HumanLM-Opinion: Simulating User States
HumanLM-Opinion, developed by snap-stanford, is an 8 billion parameter user simulator built on the Qwen3-8B base model. Unlike traditional fine-tuning that focuses on response imitation, HumanLM is trained using Group Relative Policy Optimization (GRPO) with a unique state alignment method. It explicitly models and generates responses based on six psychologically-grounded user state dimensions: belief, goal, value, stance, emotion, and communication style.
This specific checkpoint is fine-tuned on the Humanual-Opinion benchmark, which comprises Reddit users' opinionated responses in personal-issue discussion threads. The model's generation process includes a <think> block where it reasons about these latent states before producing the final response.
Key Capabilities
- State-Aligned Response Generation: Generates responses that reflect a user's underlying beliefs, emotions, values, and communication style.
- Opinionated User Simulation: Excels at producing diverse, opinionated feedback, particularly in discussion-based contexts.

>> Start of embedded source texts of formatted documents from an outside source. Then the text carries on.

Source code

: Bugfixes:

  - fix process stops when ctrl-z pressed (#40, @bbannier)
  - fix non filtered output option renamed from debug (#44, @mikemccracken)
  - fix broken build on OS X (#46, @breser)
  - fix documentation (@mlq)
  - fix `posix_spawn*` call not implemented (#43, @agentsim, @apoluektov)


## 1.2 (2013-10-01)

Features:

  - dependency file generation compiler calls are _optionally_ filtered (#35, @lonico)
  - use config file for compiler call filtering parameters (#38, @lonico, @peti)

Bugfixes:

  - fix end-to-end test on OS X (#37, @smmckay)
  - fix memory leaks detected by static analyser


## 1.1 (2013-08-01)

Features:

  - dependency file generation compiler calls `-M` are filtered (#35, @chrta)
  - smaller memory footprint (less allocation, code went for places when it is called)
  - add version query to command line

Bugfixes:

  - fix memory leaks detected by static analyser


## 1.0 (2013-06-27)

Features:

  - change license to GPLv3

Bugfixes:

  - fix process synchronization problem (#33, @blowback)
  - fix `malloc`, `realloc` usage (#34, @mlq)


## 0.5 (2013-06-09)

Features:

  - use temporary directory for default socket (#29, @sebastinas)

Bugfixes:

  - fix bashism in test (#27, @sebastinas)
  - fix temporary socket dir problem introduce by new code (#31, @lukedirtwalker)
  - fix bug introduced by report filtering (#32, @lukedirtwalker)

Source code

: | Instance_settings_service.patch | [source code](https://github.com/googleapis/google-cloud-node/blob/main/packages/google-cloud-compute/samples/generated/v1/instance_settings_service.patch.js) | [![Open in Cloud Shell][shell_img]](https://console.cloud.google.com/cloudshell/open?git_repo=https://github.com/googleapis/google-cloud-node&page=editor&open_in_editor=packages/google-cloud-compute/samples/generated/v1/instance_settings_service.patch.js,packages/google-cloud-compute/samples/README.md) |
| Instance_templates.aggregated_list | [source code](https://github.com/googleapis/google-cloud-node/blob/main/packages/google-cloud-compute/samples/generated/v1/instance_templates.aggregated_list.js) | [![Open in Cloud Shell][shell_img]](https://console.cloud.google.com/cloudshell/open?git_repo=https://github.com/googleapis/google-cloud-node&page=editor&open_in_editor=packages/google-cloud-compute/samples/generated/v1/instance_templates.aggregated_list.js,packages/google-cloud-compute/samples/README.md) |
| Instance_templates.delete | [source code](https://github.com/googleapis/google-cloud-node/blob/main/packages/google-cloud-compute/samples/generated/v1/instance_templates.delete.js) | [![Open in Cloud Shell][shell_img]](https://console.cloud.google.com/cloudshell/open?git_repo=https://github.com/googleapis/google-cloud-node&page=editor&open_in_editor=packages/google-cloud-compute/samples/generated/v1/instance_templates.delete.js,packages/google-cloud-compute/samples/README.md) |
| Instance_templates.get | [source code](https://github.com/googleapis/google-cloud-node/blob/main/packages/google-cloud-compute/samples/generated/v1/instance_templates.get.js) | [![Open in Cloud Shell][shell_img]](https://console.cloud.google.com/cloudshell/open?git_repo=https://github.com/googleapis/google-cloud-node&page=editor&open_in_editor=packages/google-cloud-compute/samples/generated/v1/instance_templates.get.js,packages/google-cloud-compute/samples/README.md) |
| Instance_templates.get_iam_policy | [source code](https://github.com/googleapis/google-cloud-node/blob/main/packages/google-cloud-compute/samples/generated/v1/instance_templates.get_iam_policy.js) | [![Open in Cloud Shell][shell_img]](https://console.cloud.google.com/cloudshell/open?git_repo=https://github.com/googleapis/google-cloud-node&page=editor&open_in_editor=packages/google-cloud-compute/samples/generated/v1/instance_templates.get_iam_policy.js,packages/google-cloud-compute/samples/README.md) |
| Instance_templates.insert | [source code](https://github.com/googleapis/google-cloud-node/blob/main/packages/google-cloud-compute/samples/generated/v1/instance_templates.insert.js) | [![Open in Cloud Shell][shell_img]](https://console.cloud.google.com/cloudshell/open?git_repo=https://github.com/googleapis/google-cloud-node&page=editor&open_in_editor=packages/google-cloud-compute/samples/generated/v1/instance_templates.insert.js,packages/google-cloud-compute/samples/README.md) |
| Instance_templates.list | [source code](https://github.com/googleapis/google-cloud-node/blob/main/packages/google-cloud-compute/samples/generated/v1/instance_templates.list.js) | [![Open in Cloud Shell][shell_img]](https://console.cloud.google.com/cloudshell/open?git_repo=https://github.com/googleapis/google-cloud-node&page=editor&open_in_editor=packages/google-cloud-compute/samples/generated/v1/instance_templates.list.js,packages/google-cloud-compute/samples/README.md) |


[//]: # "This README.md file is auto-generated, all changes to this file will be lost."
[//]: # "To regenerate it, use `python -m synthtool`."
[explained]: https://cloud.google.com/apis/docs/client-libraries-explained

- Contextual Reasoning: Utilizes a
<think> block to reason about latent user states, enhancing the realism and depth of simulated responses. - High Naturalness: Achieved a 76.6% rating of "quite natural" or "indistinguishable from human" in real-time user studies.
Good for
- User Research: Understanding how different user personas might react to content or scenarios.
- Content Testing: Predicting audience reactions to posts, articles, or policy drafts.
- AI Alignment: Generating varied and realistic user feedback to train and evaluate collaborative AI systems.
- Social Simulation: Modeling opinion dynamics and interactions within online communities.